Talimat A:
Aşağıdaki sunulan metinde Yuhanna'dan aktarılan ayetlerin numaralarını sırasıyla yaz.

Sunulan Metin:
- - -

İsa belki de en karmaşık sorulardan birine en basit yanıtı verdi. Allah’ı tatmin etmek için pek çok şey yapmamız gerektiğini düşünmemiz gayet doğal. Ne var ki, İsa tüm yapmamız gerekenin “Allah’ın gönderdiği kişiye” iman etmek olduğunu söylüyor. Tabii ki bu olay bağlamında İsa kendisinden söz ediyor. Önceki derslerimizden birinde gördüğümüz gibi, gökten gönderilen kişi O’dur.
Sanki İsa kendisinin kim olduğunu kanıtlamak için yeteri kadar şey yapmamış gibi, insanlar O’ndan başka bir mucize yapmasını istediler. Onların bu isteği, Şeytan’ın İsa’yı taşları ekmeğe çevirmek için kışkırtmasından farksızdı. Bunu Yuhanna 6. bölüm, 30–33 ayetlerinde okuyalım:
30 Bunun üzerine, “Görüp sana iman etmemiz için nasıl bir belirti gerçekleştireceksin? Ne yapacaksın?” dediler. 31“Atalarımız çölde man yediler. Yazılmış olduğu gibi, ‘Yemeleri için onlara gökten ekmek verdi.’” 32 İsa onlara dedi ki, “Size doğrusunu söyleyeyim, gökten ekmeği size Musa vermedi, gökten size gerçek ekmeği Babam verir. 33 Çünkü Tanrı’nın ekmeği, gökten inen ve dünyaya yaşam verendir.”

- - -

Girdi Verileri:
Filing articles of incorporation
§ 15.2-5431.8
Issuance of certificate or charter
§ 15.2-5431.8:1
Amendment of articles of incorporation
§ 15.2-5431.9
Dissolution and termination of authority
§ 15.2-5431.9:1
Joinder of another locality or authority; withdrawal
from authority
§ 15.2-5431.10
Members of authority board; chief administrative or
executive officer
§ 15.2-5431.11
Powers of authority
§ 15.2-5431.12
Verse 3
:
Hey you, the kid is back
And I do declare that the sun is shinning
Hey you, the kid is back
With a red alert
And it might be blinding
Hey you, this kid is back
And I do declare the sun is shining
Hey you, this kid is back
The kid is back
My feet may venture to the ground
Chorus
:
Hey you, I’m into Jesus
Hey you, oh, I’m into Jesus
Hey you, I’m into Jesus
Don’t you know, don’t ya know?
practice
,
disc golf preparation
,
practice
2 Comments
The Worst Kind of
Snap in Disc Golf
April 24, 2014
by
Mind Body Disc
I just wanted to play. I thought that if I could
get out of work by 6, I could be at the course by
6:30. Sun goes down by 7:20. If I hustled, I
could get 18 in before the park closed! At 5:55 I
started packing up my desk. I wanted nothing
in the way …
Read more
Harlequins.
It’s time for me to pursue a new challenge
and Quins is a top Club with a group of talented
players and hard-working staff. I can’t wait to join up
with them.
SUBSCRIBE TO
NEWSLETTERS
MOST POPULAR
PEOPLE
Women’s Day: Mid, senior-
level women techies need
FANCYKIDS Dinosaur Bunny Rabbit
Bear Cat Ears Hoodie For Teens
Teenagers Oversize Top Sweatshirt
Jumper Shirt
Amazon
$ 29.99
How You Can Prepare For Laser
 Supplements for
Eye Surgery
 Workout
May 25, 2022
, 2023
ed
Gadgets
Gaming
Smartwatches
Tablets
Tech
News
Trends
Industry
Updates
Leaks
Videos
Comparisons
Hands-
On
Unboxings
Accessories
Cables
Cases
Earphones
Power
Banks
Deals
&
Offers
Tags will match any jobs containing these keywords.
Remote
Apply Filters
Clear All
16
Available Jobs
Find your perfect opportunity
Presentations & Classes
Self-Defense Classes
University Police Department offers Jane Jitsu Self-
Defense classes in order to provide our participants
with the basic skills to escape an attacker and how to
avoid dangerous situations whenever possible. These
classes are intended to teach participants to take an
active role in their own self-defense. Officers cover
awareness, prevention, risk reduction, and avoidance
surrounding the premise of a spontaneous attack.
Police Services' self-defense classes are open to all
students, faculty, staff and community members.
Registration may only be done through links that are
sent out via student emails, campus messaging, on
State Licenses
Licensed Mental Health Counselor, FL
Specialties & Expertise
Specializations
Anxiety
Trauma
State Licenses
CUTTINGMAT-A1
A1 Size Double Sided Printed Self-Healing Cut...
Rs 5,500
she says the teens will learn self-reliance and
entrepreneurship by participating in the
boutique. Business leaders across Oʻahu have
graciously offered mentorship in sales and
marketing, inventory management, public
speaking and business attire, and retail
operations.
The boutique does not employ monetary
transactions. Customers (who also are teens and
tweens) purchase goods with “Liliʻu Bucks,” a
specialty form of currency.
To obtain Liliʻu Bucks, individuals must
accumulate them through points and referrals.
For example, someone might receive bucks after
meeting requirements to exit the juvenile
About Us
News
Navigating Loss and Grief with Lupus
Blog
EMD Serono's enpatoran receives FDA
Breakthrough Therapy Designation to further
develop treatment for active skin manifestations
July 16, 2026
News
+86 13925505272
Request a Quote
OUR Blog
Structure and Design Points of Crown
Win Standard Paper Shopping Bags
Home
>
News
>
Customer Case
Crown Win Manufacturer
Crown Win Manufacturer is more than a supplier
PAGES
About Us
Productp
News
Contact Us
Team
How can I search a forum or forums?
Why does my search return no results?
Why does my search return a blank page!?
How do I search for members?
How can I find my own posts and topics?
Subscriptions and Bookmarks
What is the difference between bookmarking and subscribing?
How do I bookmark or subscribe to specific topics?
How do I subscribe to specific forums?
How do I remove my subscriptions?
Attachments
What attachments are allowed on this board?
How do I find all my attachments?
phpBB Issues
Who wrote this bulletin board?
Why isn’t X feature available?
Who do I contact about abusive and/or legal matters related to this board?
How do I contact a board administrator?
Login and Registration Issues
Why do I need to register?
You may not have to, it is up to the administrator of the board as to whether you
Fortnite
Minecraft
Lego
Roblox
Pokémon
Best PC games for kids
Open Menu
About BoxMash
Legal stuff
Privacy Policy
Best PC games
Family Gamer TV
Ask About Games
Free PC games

- - -

Talimat B:
Yukarıdaki listenin ilk satırından başlayıp "Hey you, oh, I’m into Jesus" geçen satır da dahil olmak üzere, o satıra kadarki bütün satırları birebir kopyala.

Alıştırma Çıktısı A:
30, 31, 32, 33

Alıştırma Çıktısı B:
Filing articles of incorporation
§ 15.2-5431.8
Issuance of certificate or charter
§ 15.2-5431.8:1
Amendment of articles of incorporation
§ 15.2-5431.9
Dissolution and termination of authority
§ 15.2-5431.9:1
Joinder of another locality or authority; withdrawal
from authority
§ 15.2-5431.10
Members of authority board; chief administrative or
executive officer
§ 15.2-5431.11
Powers of authority
§ 15.2-5431.12
Verse 3
:
Hey you, the kid is back
And I do declare that the sun is shinning
Hey you, the kid is back
With a red alert
And it might be blinding
Hey you, this kid is back
And I do declare the sun is shining
Hey you, this kid is back
The kid is back
My feet may venture to the ground
Chorus
:
Hey you, I’m into Jesus
Hey you, oh, I’m into Jesus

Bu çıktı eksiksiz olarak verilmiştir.